Two weeks later, on February 13, 2024, Avila filed an ex parte application for entry of judgment pursuant to section 998 based on his acceptance of defendants' offer. On March 11, the trial court granted Avila's application and entered judgment in his favor in the amount of $100,000. Avila filed notice of entry of judgment on March 12. Also on March 12, Avila filed a request for dismissal of the action with prejudice, which the court entered on March 15. On March 16, he served by mail notice of the dismissal.

On March 21, 2024, defendants filed a motion to set aside their section 998 offer and to vacate the court's order entering judgment pursuant to section 473(b). Defendants asserted their offer contained a mistake-a typographical error which added a zero to the intended offer, increasing it from $10,000 to $100,000. They contended Avila recognized the mistake and immediately accepted the offer, even though defendants informed him of the error and retracted the offer shortly after it was sent. Kitta's legal assistant submitted a declaration in support of the motion, declaring: On January 30, Kitta instructed him to call Avila, advise him that defendants would make a counter-offer of $5,000, and inquire whether that number was acceptable.

> **Given entries**

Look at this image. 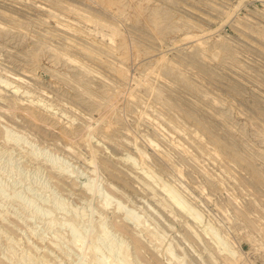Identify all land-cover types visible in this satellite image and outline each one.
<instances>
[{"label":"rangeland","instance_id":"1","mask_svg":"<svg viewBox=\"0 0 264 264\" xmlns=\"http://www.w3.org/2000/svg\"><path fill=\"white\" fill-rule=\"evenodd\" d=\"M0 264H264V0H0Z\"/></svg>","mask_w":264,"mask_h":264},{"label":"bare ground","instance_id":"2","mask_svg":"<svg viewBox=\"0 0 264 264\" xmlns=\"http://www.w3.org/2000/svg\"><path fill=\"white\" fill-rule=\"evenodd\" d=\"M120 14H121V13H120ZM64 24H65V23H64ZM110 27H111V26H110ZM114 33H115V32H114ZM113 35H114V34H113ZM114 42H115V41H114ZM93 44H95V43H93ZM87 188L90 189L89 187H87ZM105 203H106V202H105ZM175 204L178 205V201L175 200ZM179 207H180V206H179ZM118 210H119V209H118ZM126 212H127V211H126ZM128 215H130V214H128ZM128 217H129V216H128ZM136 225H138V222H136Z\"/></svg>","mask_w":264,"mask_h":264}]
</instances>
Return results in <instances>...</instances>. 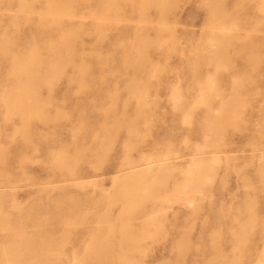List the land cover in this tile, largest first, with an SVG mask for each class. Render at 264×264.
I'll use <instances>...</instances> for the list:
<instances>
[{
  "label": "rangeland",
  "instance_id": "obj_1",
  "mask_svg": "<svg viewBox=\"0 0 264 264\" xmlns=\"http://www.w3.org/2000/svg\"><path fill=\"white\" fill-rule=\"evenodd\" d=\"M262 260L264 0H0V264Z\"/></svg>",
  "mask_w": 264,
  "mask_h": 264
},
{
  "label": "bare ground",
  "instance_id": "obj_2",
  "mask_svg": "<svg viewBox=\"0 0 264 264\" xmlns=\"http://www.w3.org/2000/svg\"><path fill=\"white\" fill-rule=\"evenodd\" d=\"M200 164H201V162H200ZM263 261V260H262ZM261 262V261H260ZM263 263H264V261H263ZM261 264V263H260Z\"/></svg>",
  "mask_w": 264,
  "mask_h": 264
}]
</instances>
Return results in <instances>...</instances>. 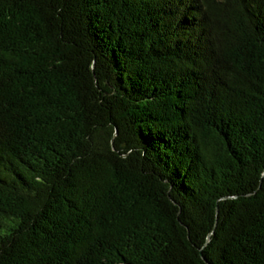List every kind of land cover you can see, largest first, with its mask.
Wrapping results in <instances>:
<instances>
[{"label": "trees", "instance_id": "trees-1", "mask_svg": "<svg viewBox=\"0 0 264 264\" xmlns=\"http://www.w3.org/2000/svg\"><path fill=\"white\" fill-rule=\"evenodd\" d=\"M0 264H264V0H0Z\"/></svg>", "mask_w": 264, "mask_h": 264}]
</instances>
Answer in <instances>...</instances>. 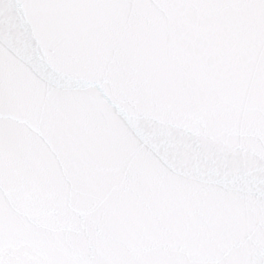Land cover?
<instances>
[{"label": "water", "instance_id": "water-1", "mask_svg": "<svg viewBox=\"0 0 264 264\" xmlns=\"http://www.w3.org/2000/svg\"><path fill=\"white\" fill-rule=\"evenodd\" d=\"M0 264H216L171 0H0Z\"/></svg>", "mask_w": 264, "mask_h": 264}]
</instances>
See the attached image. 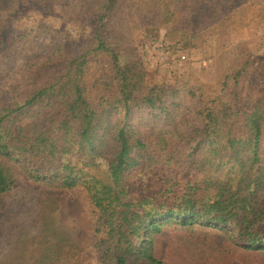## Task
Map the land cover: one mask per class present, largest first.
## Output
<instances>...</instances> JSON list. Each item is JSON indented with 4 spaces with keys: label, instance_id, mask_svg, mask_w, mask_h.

> **Written exercise**
In the passage about Avila's case, what did the typographical error in defendants' section 998 offer change the amount from and to?

> **Result for this exercise**
It added a zero, raising the offer from $10,000 to $100,000.